● EXERCISE DIRECTIONS: Reproduce the listing below with "pixels" renamed to "pixel units" and everything else left unchanged, omitting the pictures from your reply.

● MATERIAL PROVIDED:
★ ★ ★ ★ ★

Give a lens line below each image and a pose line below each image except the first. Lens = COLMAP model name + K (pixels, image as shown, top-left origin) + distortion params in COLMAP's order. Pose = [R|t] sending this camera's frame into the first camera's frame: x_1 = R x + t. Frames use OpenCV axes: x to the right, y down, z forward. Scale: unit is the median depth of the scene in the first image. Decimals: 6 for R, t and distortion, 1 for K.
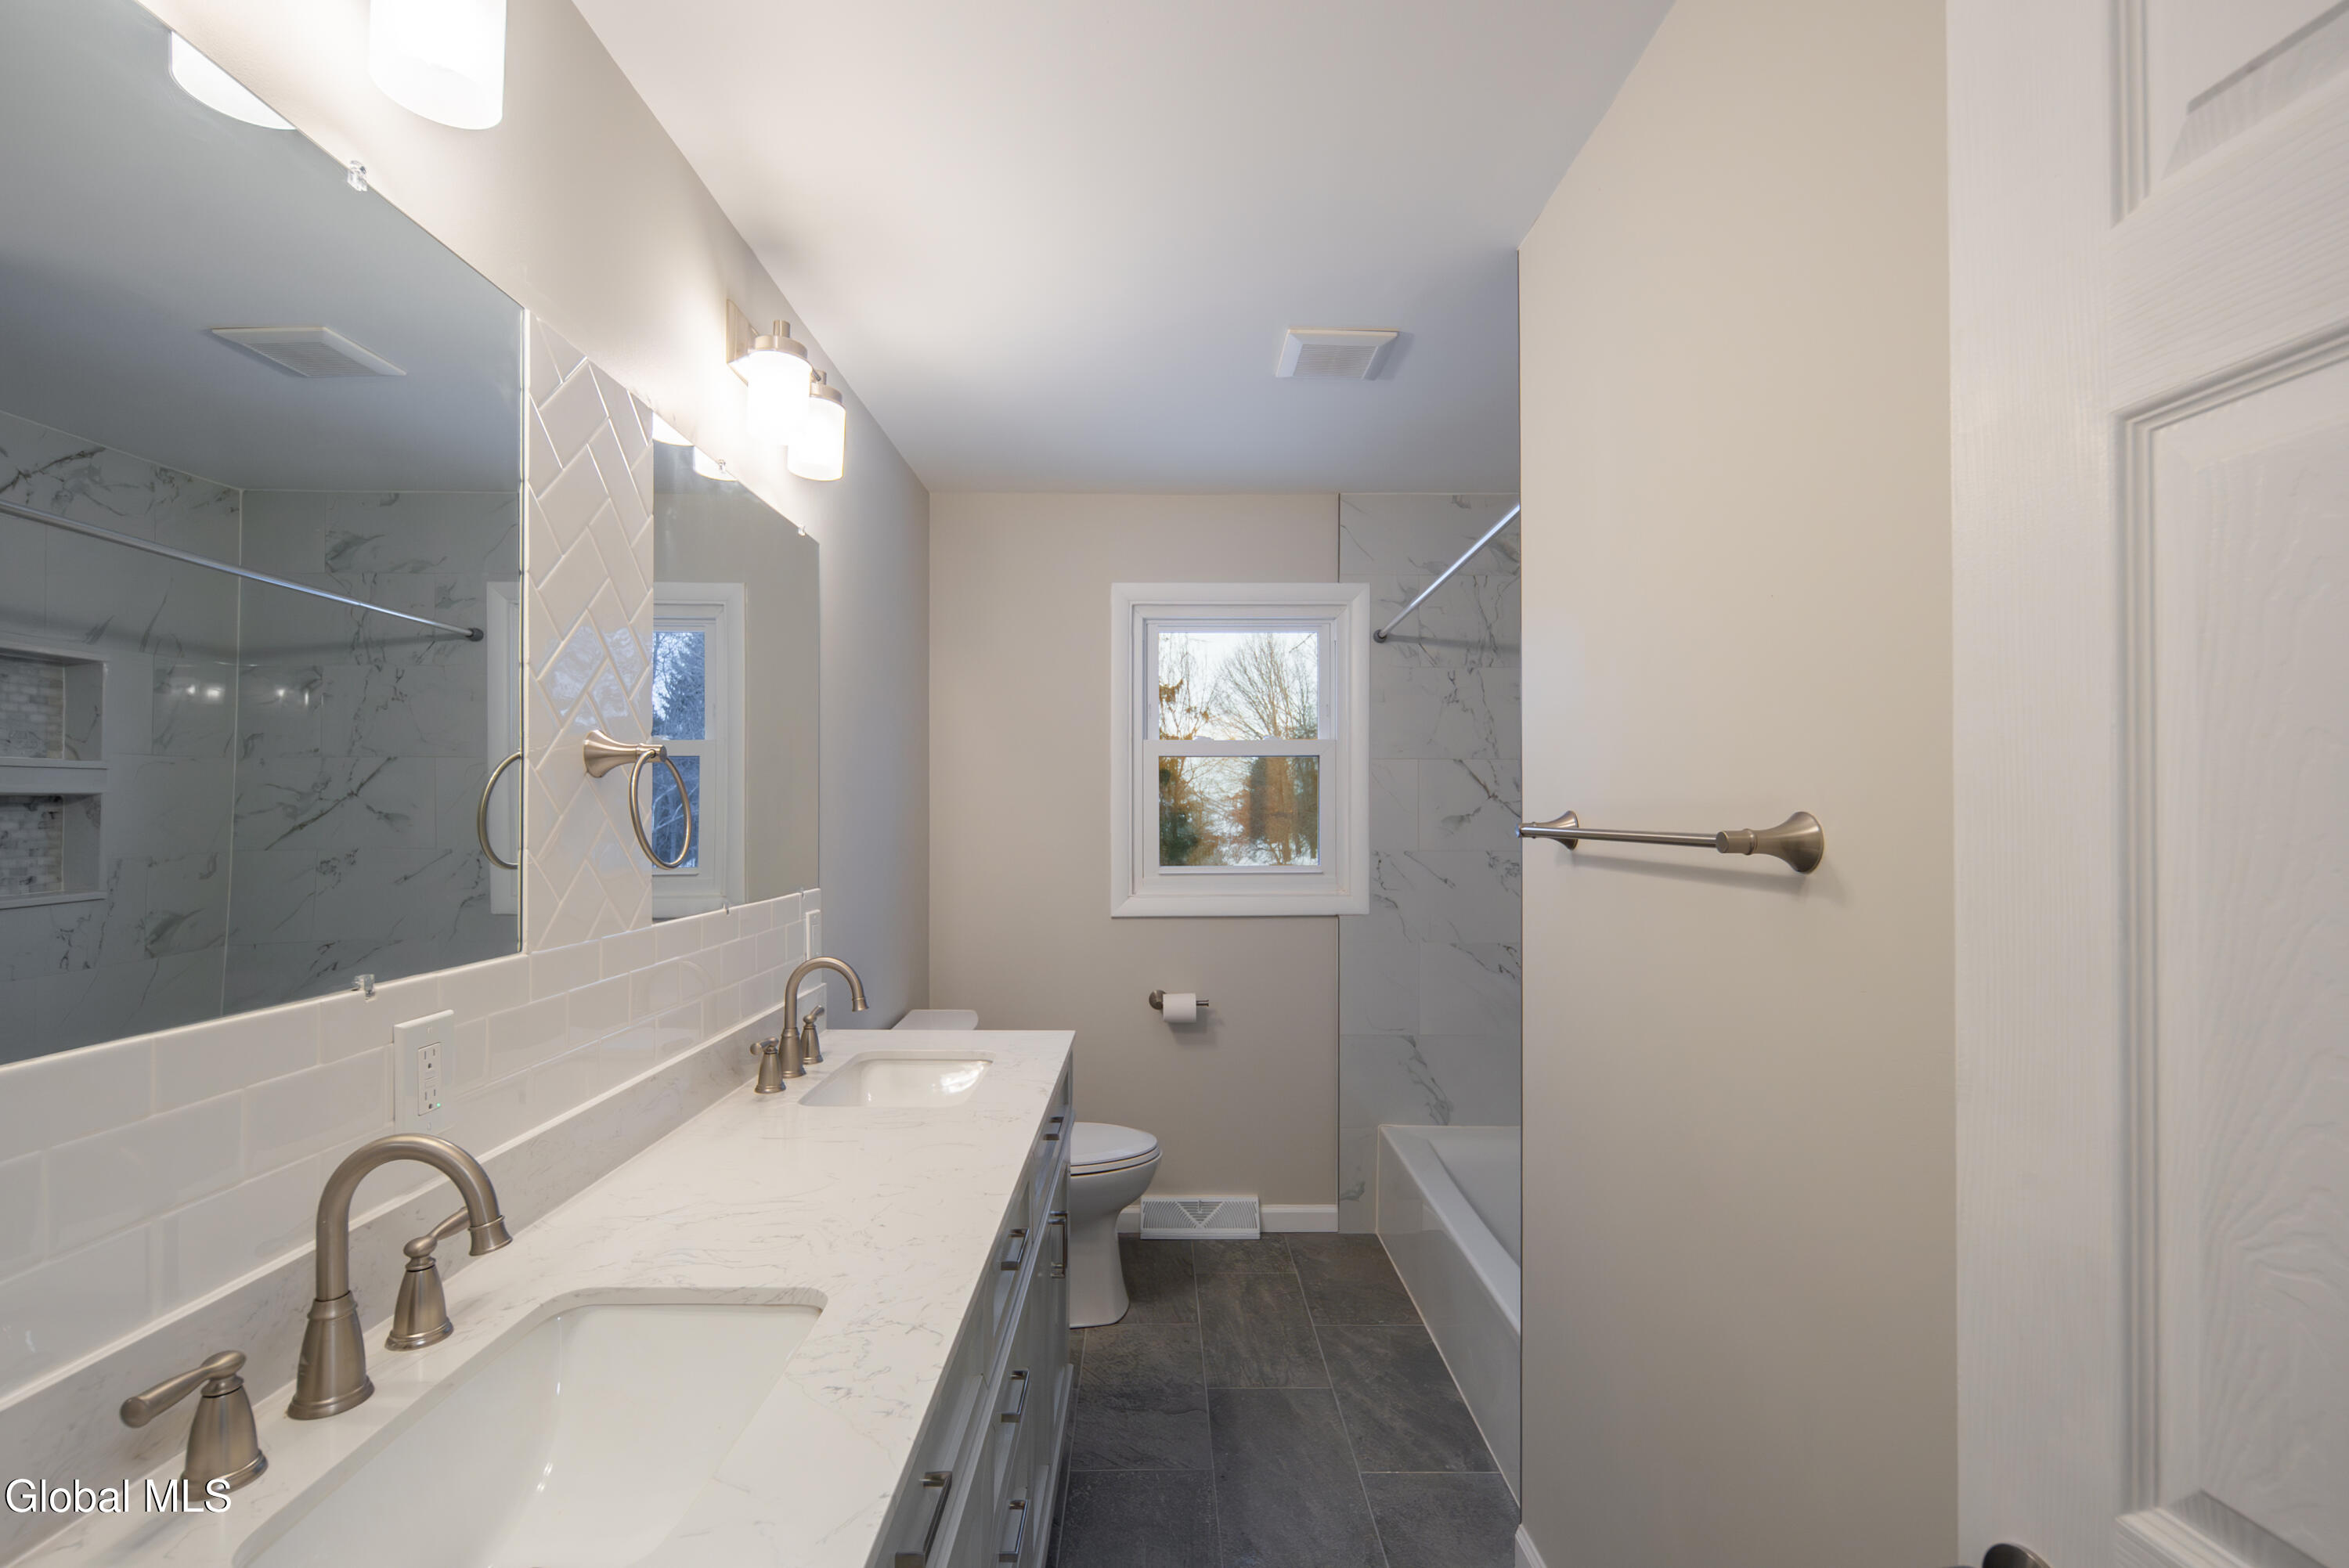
lens RADIAL K [[1040.4, 0, 1178.0], [0, 1040.4, 784.7], [0, 0, 1]] dist [0.001829, -0.002038]
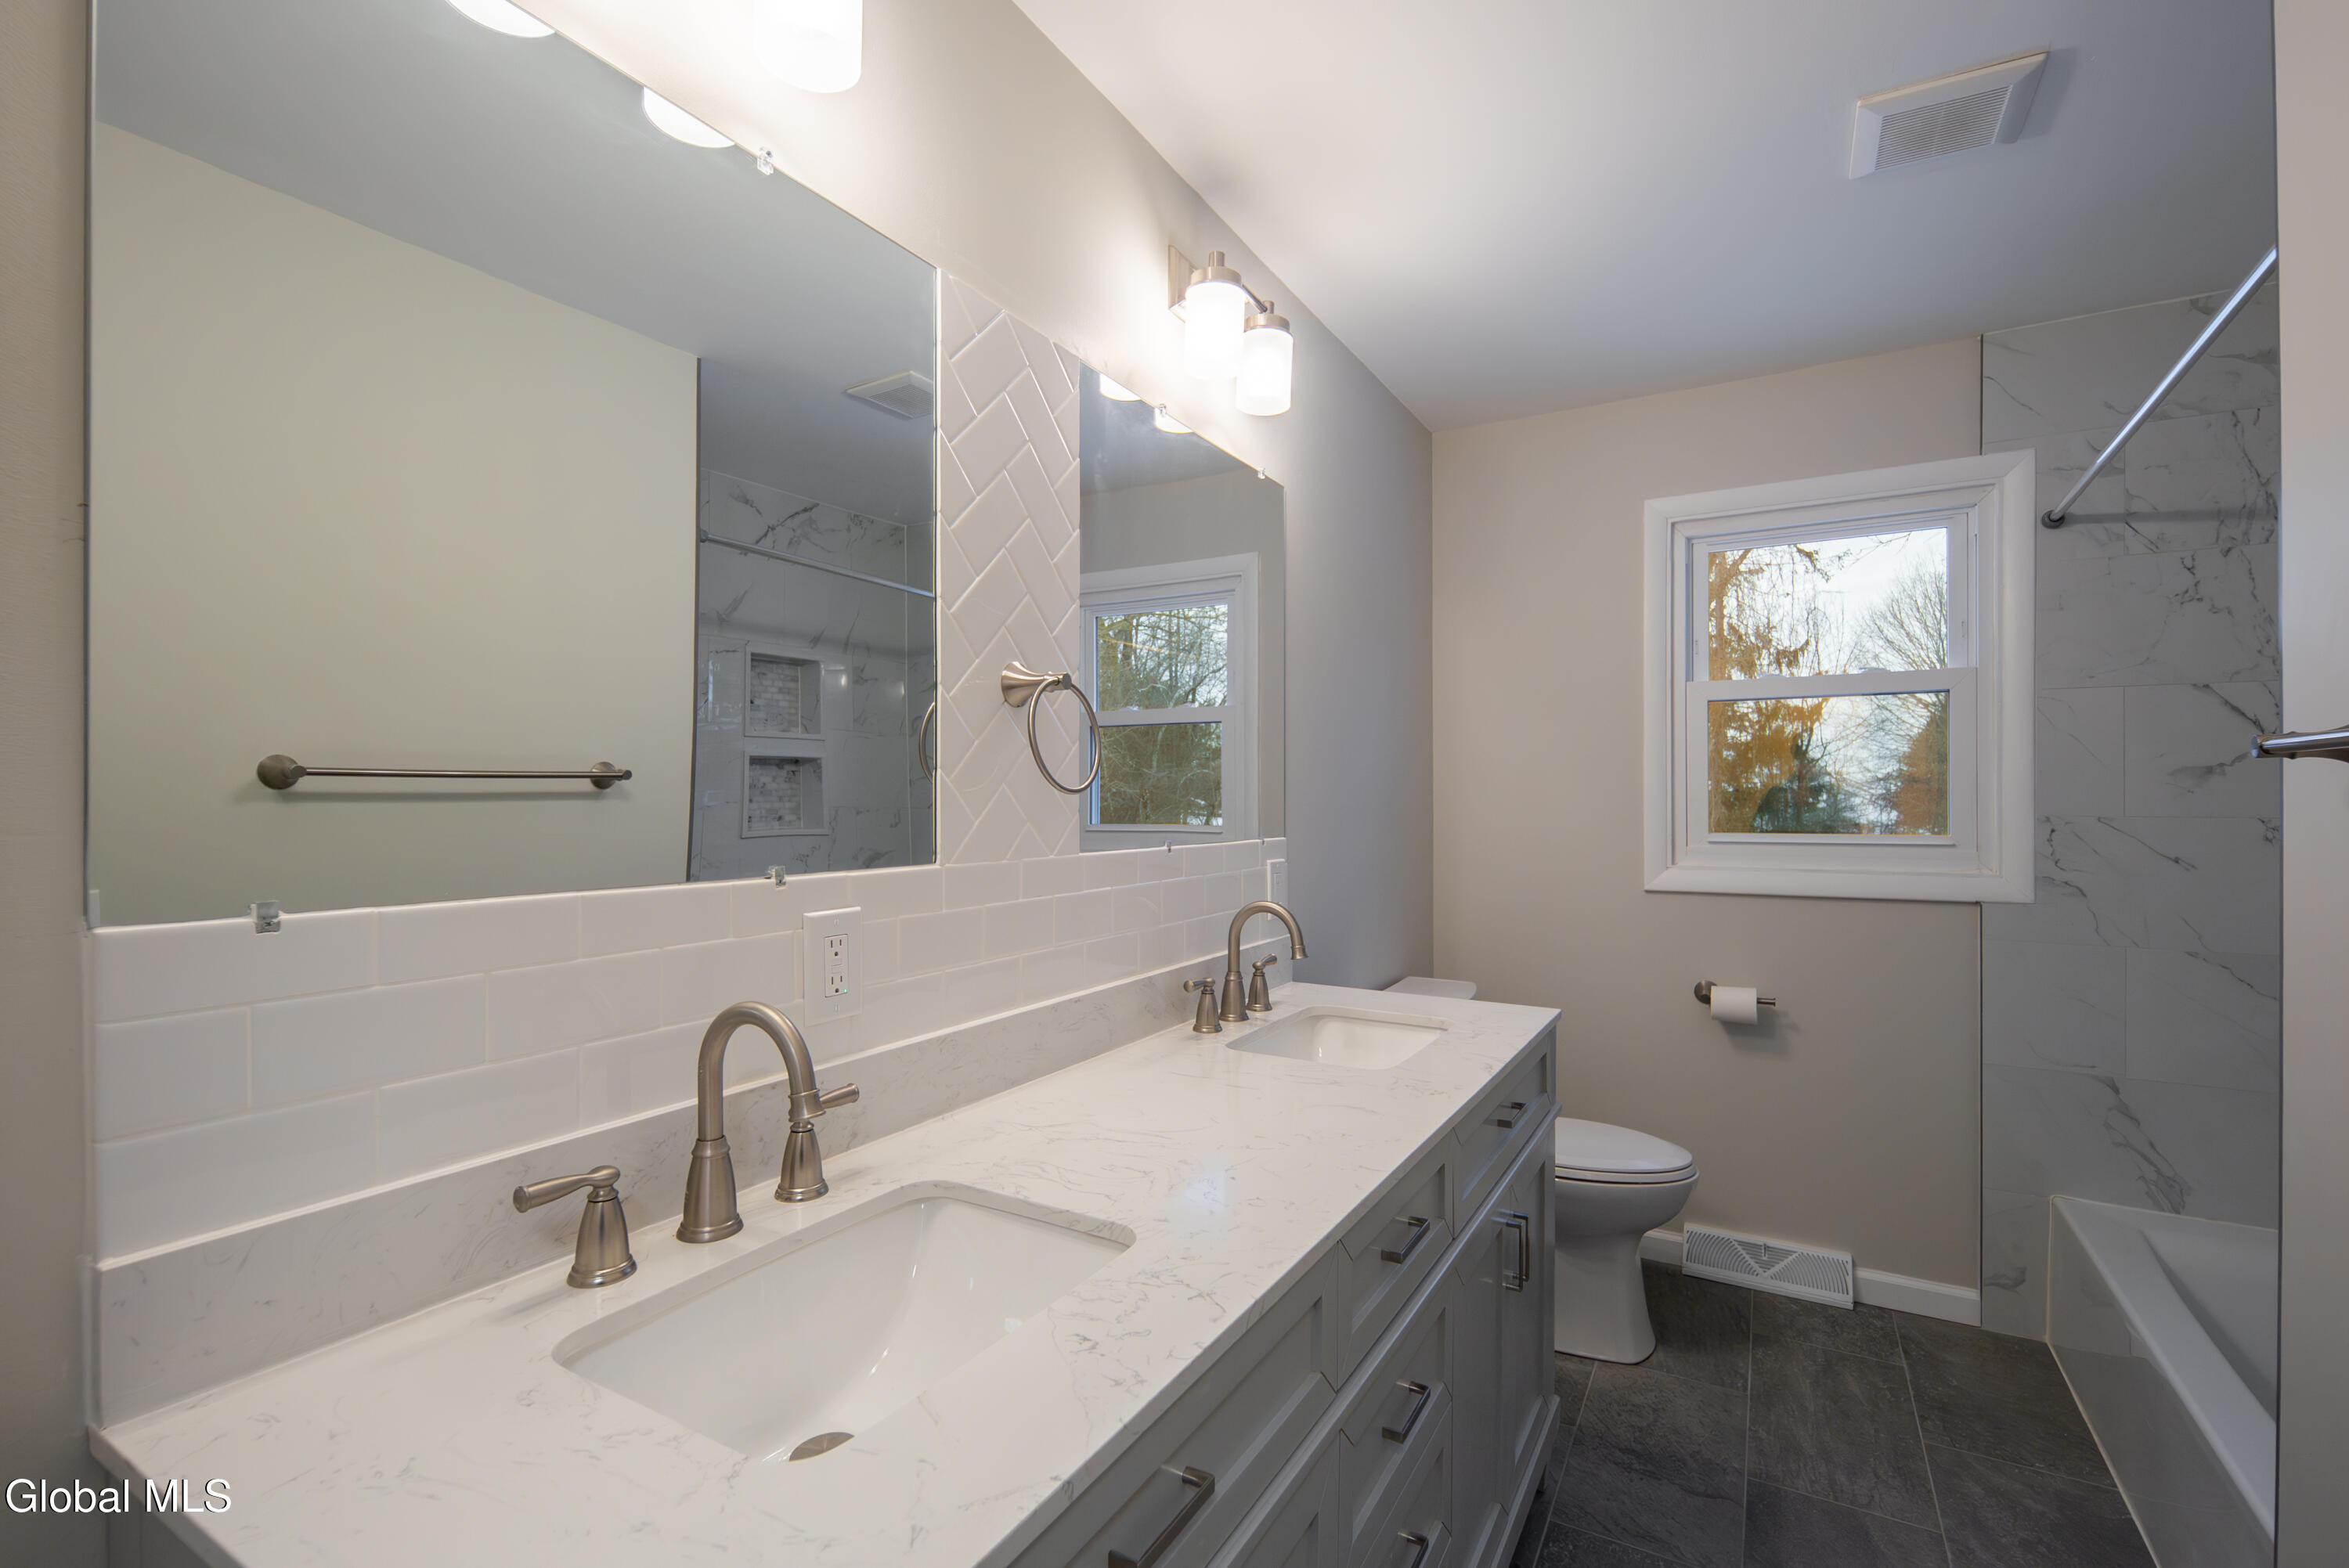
lens RADIAL K [[1040.4, 0, 1178.0], [0, 1040.4, 784.7], [0, 0, 1]] dist [0.001829, -0.002038]
pose [[0.855901, -0.009309, -0.517055, 0.075522], [0.016652, 0.999816, 0.009564, 0.038680], [0.516871, -0.016796, 0.855899, 0.110194]]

★ ★ ★ ★ ★

● RESULT OF THIS TASK:
Give a lens line below each image and a pose line below each image except the first. Lens = COLMAP model name + K (pixel units, image as shown, top-left origin) + distortion params in COLMAP's order. Pose = [R|t] sending this camera's frame into the first camera's frame: x_1 = R x + t. Frames use OpenCV axes: x to the right, y down, z forward. Scale: unit is the median depth of the scene in the first image. Decimals: 6 for R, t and distortion, 1 for K.
lens RADIAL K [[1040.4, 0, 1178.0], [0, 1040.4, 784.7], [0, 0, 1]] dist [0.001829, -0.002038]
lens RADIAL K [[1040.4, 0, 1178.0], [0, 1040.4, 784.7], [0, 0, 1]] dist [0.001829, -0.002038]
pose [[0.855901, -0.009309, -0.517055, 0.075522], [0.016652, 0.999816, 0.009564, 0.038680], [0.516871, -0.016796, 0.855899, 0.110194]]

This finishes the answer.